Obat-obat yang lazim digunakan, antara lain: 1. Analgesik lokal (tablet hisap atau obat kumur), misalnya Benzydamine (Tanflex, Tantum). Tablet hisap dapat digunakan setiap 3-4 jam (maksimum 12 tablet perhari) hingga sembuh (maksimum 7 hari). Sedangkan obat kumur digunakan berkumur selama 1 menit, setiap 3 jam hingga sembuh (maksimum 7 hari) 2. Anestesi lokal (cairan atau gel oles), misalnya Lidokain, benzokain, dioleskan pada sariawan (sering dioleskan karena efek anestesi berlangsung singkat). 3. Antiseptik (obat kumur), misalnya iodin povidon (bethadin, septadine, molexdine), klorheksidin (minosep), heksetidin (bactidol, hexadol). 4. Kortikosteroid, misalnya: triamsinolon (ketricin, kenalog in orabase), dioleskan 2-3 kali sehari sesudah makan (maksimal 5 hari).

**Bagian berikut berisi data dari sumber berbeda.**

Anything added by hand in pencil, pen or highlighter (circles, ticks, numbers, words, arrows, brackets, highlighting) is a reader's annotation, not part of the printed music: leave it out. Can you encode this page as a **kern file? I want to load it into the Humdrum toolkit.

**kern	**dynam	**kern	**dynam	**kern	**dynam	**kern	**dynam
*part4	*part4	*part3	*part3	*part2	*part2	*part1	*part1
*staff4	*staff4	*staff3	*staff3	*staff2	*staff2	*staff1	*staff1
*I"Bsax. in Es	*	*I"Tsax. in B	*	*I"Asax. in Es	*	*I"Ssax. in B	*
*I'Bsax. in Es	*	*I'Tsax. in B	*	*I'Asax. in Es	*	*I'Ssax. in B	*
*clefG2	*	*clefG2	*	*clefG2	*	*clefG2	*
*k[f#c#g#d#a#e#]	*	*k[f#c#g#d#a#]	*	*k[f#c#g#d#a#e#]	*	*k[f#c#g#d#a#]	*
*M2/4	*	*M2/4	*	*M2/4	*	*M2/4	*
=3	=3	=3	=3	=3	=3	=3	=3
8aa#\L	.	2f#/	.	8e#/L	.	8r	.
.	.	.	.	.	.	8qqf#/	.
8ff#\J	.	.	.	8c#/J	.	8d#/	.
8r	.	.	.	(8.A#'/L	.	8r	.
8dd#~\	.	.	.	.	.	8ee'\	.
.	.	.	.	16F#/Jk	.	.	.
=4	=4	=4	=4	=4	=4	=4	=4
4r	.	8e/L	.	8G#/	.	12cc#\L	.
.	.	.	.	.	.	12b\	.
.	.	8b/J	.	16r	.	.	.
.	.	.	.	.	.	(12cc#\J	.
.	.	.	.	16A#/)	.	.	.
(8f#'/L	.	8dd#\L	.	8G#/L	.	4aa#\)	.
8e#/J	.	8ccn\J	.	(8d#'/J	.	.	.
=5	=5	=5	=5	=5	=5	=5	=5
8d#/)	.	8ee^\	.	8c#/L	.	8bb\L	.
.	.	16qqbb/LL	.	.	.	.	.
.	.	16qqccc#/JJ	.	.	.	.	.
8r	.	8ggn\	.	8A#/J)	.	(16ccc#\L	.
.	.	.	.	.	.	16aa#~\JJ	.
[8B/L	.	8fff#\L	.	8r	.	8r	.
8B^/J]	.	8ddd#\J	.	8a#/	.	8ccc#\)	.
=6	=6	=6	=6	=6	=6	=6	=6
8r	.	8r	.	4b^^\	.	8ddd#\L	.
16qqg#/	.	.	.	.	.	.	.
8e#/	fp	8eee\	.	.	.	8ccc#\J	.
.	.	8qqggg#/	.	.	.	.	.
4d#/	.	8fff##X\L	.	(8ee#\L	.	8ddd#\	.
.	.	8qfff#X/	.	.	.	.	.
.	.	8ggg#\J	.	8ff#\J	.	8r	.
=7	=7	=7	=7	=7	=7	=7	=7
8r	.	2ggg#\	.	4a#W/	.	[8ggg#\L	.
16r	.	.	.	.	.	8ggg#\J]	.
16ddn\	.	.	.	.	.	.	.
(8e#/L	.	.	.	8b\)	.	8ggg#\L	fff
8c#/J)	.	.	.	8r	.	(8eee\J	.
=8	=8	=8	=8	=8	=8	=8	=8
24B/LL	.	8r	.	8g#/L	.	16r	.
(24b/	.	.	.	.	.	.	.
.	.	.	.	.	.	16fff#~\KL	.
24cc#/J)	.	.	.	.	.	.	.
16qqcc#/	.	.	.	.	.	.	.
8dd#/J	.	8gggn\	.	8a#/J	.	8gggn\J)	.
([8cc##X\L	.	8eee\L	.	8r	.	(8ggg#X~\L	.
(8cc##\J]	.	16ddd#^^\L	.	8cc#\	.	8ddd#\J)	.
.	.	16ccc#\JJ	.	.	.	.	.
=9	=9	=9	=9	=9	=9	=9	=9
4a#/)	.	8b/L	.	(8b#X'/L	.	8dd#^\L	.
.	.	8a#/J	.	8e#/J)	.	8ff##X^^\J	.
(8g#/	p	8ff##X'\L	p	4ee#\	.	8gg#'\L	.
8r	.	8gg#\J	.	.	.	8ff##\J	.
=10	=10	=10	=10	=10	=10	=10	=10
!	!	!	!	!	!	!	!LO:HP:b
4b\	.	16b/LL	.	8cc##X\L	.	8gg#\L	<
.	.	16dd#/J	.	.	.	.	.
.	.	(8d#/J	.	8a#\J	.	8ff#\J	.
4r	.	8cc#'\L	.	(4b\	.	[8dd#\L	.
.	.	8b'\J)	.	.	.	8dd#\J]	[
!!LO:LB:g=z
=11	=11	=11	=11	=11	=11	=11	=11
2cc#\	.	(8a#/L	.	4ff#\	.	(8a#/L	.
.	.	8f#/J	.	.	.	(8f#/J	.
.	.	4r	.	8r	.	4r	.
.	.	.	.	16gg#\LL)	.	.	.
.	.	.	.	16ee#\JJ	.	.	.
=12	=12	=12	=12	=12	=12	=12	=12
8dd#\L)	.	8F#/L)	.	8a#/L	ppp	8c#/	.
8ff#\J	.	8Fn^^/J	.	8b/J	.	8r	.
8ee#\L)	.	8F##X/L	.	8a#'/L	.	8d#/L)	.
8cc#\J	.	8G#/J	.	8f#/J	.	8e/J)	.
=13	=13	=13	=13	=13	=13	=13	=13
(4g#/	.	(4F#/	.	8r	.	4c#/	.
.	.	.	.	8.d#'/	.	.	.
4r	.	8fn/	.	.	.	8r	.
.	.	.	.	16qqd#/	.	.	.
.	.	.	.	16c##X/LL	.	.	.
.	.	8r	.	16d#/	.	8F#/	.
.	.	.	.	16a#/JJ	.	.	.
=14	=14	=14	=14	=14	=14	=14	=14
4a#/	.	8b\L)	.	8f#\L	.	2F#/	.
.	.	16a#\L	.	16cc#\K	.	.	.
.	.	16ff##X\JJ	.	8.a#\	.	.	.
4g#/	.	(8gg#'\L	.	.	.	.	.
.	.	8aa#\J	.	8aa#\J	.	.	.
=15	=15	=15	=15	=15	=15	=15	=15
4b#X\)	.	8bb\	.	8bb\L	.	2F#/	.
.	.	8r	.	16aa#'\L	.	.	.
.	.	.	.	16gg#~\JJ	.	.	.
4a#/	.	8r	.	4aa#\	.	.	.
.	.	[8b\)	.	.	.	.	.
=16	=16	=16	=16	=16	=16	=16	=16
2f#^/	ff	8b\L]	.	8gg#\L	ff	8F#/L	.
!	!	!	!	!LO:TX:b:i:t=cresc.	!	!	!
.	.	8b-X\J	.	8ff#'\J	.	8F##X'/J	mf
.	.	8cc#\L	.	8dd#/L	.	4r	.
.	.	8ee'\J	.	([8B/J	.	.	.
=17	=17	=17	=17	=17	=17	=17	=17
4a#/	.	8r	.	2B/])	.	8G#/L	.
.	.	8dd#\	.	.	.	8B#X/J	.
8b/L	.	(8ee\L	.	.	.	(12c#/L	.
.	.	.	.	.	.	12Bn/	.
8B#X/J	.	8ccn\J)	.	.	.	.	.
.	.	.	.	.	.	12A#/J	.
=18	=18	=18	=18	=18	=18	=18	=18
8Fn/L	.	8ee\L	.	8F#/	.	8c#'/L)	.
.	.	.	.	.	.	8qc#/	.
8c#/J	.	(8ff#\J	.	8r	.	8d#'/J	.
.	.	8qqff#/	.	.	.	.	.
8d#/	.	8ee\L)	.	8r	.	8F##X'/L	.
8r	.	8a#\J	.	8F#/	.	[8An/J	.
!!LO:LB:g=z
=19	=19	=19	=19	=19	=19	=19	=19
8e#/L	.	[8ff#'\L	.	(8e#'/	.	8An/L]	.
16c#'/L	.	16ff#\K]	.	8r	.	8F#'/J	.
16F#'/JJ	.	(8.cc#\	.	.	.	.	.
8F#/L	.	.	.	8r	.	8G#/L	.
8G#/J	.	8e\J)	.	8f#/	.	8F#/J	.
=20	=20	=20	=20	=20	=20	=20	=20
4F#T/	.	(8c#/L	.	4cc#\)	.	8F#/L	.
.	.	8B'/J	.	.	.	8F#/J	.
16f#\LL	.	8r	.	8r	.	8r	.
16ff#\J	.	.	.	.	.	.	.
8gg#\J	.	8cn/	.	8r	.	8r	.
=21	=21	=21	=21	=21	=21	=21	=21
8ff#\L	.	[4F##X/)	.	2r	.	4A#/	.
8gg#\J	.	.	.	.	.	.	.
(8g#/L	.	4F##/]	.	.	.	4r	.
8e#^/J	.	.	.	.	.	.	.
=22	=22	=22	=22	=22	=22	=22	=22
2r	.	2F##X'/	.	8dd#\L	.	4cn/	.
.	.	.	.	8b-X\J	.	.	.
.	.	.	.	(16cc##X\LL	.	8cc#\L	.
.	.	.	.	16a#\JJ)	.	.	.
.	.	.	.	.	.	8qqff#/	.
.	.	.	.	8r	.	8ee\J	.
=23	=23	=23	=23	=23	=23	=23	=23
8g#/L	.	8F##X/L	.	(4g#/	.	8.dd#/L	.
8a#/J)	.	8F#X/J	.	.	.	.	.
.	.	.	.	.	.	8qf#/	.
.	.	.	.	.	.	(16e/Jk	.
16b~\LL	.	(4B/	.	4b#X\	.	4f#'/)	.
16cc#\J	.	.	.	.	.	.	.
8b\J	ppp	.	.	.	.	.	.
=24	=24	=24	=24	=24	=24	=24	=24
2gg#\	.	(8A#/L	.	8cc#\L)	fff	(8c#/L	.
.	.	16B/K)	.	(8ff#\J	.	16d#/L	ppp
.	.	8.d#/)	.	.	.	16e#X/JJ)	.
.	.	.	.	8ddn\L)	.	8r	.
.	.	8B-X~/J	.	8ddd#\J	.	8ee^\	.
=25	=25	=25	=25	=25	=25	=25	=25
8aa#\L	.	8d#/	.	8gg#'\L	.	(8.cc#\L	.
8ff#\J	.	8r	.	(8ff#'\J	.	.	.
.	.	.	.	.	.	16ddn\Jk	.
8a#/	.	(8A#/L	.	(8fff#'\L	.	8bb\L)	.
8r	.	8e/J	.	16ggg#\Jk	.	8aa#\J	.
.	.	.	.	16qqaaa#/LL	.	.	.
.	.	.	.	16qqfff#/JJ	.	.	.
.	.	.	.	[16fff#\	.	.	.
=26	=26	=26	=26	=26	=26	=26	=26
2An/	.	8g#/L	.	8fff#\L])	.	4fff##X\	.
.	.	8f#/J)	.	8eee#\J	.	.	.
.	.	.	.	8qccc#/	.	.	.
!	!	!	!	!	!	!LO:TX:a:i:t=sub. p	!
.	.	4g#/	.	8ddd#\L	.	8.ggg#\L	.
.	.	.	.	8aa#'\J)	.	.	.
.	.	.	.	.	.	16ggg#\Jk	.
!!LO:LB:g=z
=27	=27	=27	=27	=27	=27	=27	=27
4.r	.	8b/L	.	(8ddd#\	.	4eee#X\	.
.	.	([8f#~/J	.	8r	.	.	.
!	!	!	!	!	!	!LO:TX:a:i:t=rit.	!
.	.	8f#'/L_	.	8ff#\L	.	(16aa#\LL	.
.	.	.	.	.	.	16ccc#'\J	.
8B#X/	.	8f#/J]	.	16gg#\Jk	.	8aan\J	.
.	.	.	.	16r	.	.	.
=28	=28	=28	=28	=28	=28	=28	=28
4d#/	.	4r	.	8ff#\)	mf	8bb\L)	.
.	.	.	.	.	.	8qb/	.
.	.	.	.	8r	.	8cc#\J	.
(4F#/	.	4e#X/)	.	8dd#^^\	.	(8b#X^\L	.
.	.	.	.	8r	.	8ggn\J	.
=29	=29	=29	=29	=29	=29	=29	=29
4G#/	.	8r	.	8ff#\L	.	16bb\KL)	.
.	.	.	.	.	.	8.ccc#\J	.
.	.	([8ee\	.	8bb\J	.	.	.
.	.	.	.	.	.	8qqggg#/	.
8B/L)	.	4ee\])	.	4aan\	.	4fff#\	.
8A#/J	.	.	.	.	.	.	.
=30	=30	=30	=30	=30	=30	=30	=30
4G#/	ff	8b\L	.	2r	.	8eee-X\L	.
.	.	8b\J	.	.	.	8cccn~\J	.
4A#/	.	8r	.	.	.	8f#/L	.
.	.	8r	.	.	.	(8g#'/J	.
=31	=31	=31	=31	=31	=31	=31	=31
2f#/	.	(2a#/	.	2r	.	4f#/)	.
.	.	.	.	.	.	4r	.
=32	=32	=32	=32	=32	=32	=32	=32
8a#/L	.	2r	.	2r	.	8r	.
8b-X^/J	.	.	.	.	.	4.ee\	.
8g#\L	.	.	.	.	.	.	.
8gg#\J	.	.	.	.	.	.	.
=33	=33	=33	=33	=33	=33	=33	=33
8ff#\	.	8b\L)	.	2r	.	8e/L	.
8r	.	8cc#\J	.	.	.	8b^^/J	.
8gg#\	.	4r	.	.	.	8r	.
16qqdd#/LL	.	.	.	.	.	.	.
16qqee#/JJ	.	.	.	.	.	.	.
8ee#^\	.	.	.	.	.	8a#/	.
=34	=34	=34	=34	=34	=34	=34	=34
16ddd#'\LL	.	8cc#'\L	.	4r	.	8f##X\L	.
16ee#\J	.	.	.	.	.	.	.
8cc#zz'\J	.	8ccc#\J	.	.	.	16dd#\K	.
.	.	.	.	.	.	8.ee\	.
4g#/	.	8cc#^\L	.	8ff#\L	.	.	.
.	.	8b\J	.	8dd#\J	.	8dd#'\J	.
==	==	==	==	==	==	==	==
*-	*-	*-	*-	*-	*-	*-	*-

Beberapa Obat ini juga dapat digunakan untuk mengobati stomatitis. 1) Benzokain dan Lidokain Dapat digunakan untuk pasien yang menderita stomatitis dengan kesakitan yang sedang atau parah. Obat ini berupa obat kumur yang kental

yang dapat digunakan untuk menghilangkan rasa sakit jangka pendek yang berlangsung sekitar 10-15 menit. 2) Zilactin Dapat digunakan untuk menghilangkan rasa sakit selama enam jam. Zilactin dapat lengket pada ulser dan membentuk membran impermeabel yang melindungi ulser dari trauma dan iritasi lanjut. 3) Ziladent Bersifat sama dengan Zilactin yang juga mengandung benzokain untuk topikal analgesik. 4) Larutan Betadyne Digunakan secara topikal, memiliki efek yang sama dengan Zilactin dan ziladent. 5) Dyclone Berupa obat kumur yang digunakan sebelum makan dan sebelum tidur. 6) Aphthasol Merupakan pasta oral amlexanox yang mirip dengan Zilactin yang digunakan untuk mengurangi rasa sakit dengan membentuk lapisan pelindung pada ulser. 7) Glukokortikoid Dapat juga digunakan didalam penyembuhan ulser yang lebih cepat. Digunakan baik secara oral atau topikal. 8) Topikal betametason Mengandung sirup dan fluocinonide ointment, dapat digunakan pada kasus SAR yang ringan.

9) Prednison Pemberian secara oral (sampai 15mg/hari) pada kasus SAR yang lebih parah. Hasil teraupetik dapat dilihat dalam satu minggu. 10) Thalidomide

Merupakan obat hipnotis yang mengandung imunosupresif dan anti-inflamasi. Obat ini telah digunakan dalam pengobatan stomatitis aftosa rekuren mayor, sindrom Behcet, serta eritema nodosum. Namun, resiko pada teratogenesis telah membatasi penggunaannya. 11) Klorheksidin Merupakan obat kumur antibakteri yang mempercepatkan

penyembuhan ulser dan mengurangi keparahan lesi SAR. Selain itu, tetrasiklin diberikan sesuai dengan efek anti streptokokus, tetrasiklin 250mg dalam 10 cc sirup direkomendasikan sebagai obat kumur, satu kali sehari selama dua minggu. 12) Levamisol Digunakan sebagai perawatan yang mungkin untuk SAR, namun oleh karena efek samping immunostimulatornya, pemakaian obat ini kurang diindikasikan. 13) Pemberian steroid topikal Merupakan pilihan pertama, aplikasi fluocinonide (0,05%

campuran salep 1:1 dengan orabase) atau jika flucinonide tidak efektif dapat diberikan clobetasol propionate (0,05% campuran salep 1:1 dengan orabase). Pemberian obat-obatan tertentu yang tidak diperbolehkan hanya dapat merusak jaringan normal disekeliling ulser dan bila pemakaiannya berlebihan maka akan mematikan jaringan dan dapat memperluas ulser.